Cette décision d'importer de la viande des Pays-Bas intervient après des mois de récits concernant des Turcs chypriotes tentant de faire passer clandestinement de la viande depuis le sud indépendant de l'île vers le nord. En mars, la police turque chypriote a saisi près de deux tonnes de viande de bœuf dans des supermarchés du nord de cette île divisée.
La viande importée des Pays-Bas sera vendue dans les boucheries du nord, avec de l'agneau congelé à 11,42 euros le kilo et de la viande hachée de bœuf congelée emballée à 8,56 euros le kilo. La Première ministre Ustel a indiqué avoir reçu des offres de livraison de viande d'Espagne, de Roumanie et des Pays-Bas, choisissant finalement l'offre néerlandaise.
Les prix de la viande dans le nord sont généralement plus élevés que ceux dans la République de Chypre – un fait qui pousse les habitants à acheter des produits carnés au sud de la Ligne verte pour les ramener illégalement au nord.
Les autorités du nord sont conscientes des réactions possibles des bouchers nordistes et ont déclaré qu'« aucun retour en arrière ne serait envisagé ». Ces bouchers considèrent les importations de viande organisées par le gouvernement en provenance des Pays-Bas comme une perturbation et une menace pour leur marché.
La première tentative d’action dans ce domaine a été en avril la mise en place de contrôles des prix sur l'agneau.

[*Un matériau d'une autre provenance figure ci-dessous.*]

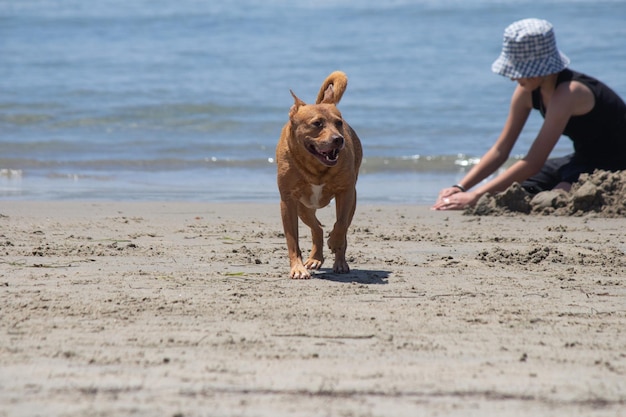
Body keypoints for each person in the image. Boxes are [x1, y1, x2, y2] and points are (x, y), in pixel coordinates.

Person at [433, 18, 626, 211]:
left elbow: (534, 161)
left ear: (540, 68)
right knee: (521, 189)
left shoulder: (569, 93)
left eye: (519, 70)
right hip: (581, 158)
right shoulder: (526, 91)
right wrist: (461, 187)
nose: (512, 77)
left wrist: (474, 197)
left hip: (615, 163)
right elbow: (500, 150)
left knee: (554, 197)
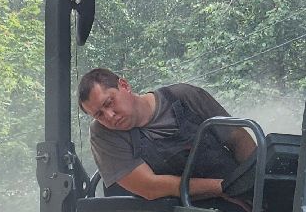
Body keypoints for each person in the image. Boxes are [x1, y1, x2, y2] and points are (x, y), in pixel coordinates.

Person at [78, 68, 256, 203]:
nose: (109, 116)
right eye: (99, 114)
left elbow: (238, 138)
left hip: (242, 193)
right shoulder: (104, 135)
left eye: (109, 102)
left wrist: (254, 183)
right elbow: (150, 187)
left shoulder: (186, 96)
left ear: (124, 86)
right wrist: (223, 188)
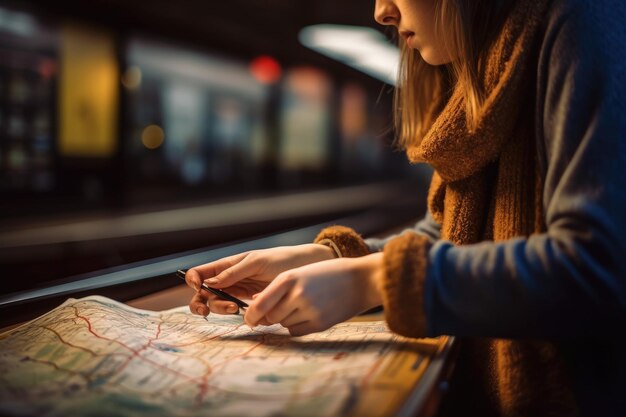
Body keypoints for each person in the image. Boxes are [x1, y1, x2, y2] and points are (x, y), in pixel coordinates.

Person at [185, 0, 626, 415]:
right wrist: (328, 257)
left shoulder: (582, 21)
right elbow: (446, 232)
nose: (381, 11)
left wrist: (372, 282)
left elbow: (598, 269)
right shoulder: (481, 62)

L'administration pro-turque a fixé un prix maximal de 15,89 euros le kilo pour l'agneau, mais les bouchers ont essayé de vendre leur viande plus cher, ce qui a entraîné l'imposition d'amendes.
Les bouchers du nord ont contourné cette loi en introduisant une « taxe de service » en sus du prix de vente de l'agneau. Cette taxe varie généralement entre 10 et 15 % du prix de vente.
La république turque chypriote du nord n'est reconnue par aucun pays (excepté la Turquie) et est soumise à des règles d'embargo internationales. En conséquence, cette région dépend presque entièrement du soutien financier de la Turquie, s'appuie sur un transit via la Turquie pour ses importations et exportations, et dispose d'une économie à peine viable.
Cela explique en partie pourquoi les prix de la viande dans la République voisine indépendante du sud de Chypre sont nettement plus bas, ce qui augmente les cas de contrebande à travers la « ligne verte ». Cette ligne de séparation internationale est surveillée par des observateurs des Nations unies.